◆ 読む文章:
一般財団法人 日本アマチュア無線振興協会(JARD)では例年、夏休み期間などに若年層でも無理なく受講できる時間割にしたり、休憩時間に工夫を凝らした企画を行う小中学生向けの「4アマ養成課程講習会(標準コース)」を開催している。その1つとして、まもなく夏休みとなる2016年7月2日~3日、神奈川県厚木市で地元企業の職域クラブと連携したユニークな講習会が開催された。クラブ関係者から届いたリポートから紹介しよう。
この養成課程講習会は未成年と保護者を主な対象とした4アマ標準コースで、神奈川県厚木市の「アンリツ厚木アマチュア無線クラブ(JE1YEM)」の企画によりJARD主催で行われた。親子での参加も多数あり、9歳から51歳まで33名の受講者のうち小中学生が約半数を占めた。
会場となった神奈川県厚木市のアンリツ株式会社内の施設「プラザ・アンリツ」では、同クラブ員がビギナーズセミナーの講師を務め、アマチュア無線の楽しみ方や運用方法についてを紹介したほか、電波適正利用推進員による電波利用についての講義や不法電波取り締まりの動画上映、パネル展示が行われた。
また講習会場外のホールでは、3アマへのステップアップのきっかけとなるような電信ゲーム、電子工作に興味を持てるよう無線機の解体修理の実演などが行われ、休憩時間には受講者が夢中になってモールス符号を打ち込む姿が見られたほか、特定小電力トランシーバーを持って鬼ごっこが始まるというシーンも見られた。

◆ データの行:

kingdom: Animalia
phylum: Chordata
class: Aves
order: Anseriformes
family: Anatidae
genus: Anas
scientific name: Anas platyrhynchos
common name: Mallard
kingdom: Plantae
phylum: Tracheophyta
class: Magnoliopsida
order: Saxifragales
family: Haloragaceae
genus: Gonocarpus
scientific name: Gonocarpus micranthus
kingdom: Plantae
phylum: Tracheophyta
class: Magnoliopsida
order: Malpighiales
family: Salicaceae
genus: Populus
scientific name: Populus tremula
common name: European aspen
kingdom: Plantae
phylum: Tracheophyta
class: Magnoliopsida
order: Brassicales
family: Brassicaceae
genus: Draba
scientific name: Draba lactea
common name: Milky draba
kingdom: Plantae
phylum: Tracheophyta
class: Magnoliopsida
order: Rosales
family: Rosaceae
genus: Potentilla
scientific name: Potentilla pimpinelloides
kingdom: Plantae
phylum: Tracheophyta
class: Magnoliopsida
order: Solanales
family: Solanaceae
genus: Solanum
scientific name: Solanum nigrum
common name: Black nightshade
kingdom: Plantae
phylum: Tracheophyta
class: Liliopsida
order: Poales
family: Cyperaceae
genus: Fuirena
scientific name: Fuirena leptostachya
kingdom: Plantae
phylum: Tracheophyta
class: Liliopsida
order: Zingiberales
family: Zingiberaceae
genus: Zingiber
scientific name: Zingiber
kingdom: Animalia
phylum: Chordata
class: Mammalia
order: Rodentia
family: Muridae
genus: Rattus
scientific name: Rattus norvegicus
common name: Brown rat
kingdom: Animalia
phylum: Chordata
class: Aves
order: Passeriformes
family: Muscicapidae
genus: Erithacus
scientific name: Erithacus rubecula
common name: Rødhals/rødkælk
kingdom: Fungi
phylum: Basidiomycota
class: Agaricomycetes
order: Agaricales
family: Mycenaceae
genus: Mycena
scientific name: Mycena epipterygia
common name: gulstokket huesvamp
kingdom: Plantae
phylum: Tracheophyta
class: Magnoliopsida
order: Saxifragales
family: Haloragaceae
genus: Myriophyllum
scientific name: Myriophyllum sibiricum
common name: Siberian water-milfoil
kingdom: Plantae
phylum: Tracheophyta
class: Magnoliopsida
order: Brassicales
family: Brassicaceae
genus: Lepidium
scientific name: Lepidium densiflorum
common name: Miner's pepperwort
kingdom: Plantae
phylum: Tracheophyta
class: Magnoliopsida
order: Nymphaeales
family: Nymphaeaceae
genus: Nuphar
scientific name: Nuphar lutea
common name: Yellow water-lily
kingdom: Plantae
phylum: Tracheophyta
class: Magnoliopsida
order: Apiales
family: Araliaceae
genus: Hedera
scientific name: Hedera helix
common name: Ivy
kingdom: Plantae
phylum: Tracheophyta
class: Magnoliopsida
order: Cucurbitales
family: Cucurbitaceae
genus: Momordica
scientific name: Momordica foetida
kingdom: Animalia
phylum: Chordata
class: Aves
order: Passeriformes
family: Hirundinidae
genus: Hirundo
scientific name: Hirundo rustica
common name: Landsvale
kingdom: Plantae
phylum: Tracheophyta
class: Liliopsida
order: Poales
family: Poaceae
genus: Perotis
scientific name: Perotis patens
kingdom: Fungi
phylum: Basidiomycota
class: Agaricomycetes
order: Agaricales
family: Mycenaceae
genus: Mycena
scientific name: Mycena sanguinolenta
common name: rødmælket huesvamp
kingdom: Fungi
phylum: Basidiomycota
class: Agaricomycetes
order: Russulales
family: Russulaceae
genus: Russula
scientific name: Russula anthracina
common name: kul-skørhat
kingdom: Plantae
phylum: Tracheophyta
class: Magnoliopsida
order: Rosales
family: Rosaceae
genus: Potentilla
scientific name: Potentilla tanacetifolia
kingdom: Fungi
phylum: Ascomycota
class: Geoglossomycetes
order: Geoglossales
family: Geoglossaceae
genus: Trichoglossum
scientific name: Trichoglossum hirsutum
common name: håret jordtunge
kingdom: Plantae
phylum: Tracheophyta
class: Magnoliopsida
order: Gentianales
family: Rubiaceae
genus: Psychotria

◆ 問題 1:
厚木市の無線講習会の文章を読んで、次の問いに答えてください。
(a) 講習会はいつ、どこで開かれましたか。
(b) 受講者は何名で、年齢は何歳から何歳まででしたか。
(c) 休憩時間に、受講者は何を夢中になって打ち込んでいましたか。
◆ 問題 2: 厚木市の無線講習会の文章によると、講習会場外のホールで無線機の解体修理の実演が行われたのはなぜですか。1〜2文で説明してください。
◆ 問題 3: 厚木市の無線講習会の文章を、最後の文のあとから書き継いでください。
データの行は、この文章とは別のところから取ったものです。

◆ 最終的な答え 1:
(a) 2016年7月2日~3日に、神奈川県厚木市で開かれました。
(b) 33名で、9歳から51歳まででした。
(c) モールス符号です。

◆ 最終的な答え 2: 受講者が電子工作に興味を持てるようにするためです。

◆ 最終的な答え 3:
さらに特徴的だったのは、運用の実感を持ってもらえるよう受講者の多くと同世代である中学1年生のJI1RCV局、中学2年生のJH1JZZ局による運用デモンストレーションや、開局後に地域に溶け込めるよう地元の地域クラブによる展示、ポスター掲出による近隣地域クラブの活動情報提供が行われたことである。
今回の講習会を企画した、アンリツ厚木アマチュア無線クラブ代表のJP1TVC 金澤氏は「免許を取っても無線機を手にすることができる子は少なく、運用の機会を得られず遠ざかってしまう子も多い。地域クラブのイベントなどで運用の機会が得られればと思い、近隣地域クラブから情報をいただき紹介しました。お祭りでのゲスト・オペのチャンスがあることを知って目を輝かす受講者もいました。情報をいただいた相模原市役所アマチュア無線クラブ、FMカオンアマチュア無線クラブ、大和アマチュア無線クラブ、座間アマチュア無線クラブ、横浜青葉無線クラブに感謝いたします」 と述べている。
同氏はまた「2日間の講習会が終わるころには、異なる地域から来た受講者同士で連絡先を交換しはじめるなど、同世代でのコネクションが作られていったことには驚きました。生活圏を異にしながら同じ試験で合格した彼らが開局し、電波で再び繋がるシーンは想像して嬉しいものがありますね」
「神奈川県の県央地区は、東京・晴海の日本無線協会の国家試験会場からは遠く、国試を受けるには不便です。私たちの母体であるアンリツ株式会社は、36式無線電信機やTYK式無線電話機の製造をはじめ、古くから無線通信に関係していますが、かつて社長を務めていた磯 英治(J1SO)が大正15年のJARL結成メンバーの1人であったせいか、こういった活動に協力してくれる社員も多いのです。可能であれば来年も、若者が無線の世界に踏み出す機会を作っていきたいと考えています」と語った。
●関連リンク:
・JARDホームページ
・第4級アマチュア無線技士講習会のお知らせ(アンリツ厚木アマチュア無線クラブ)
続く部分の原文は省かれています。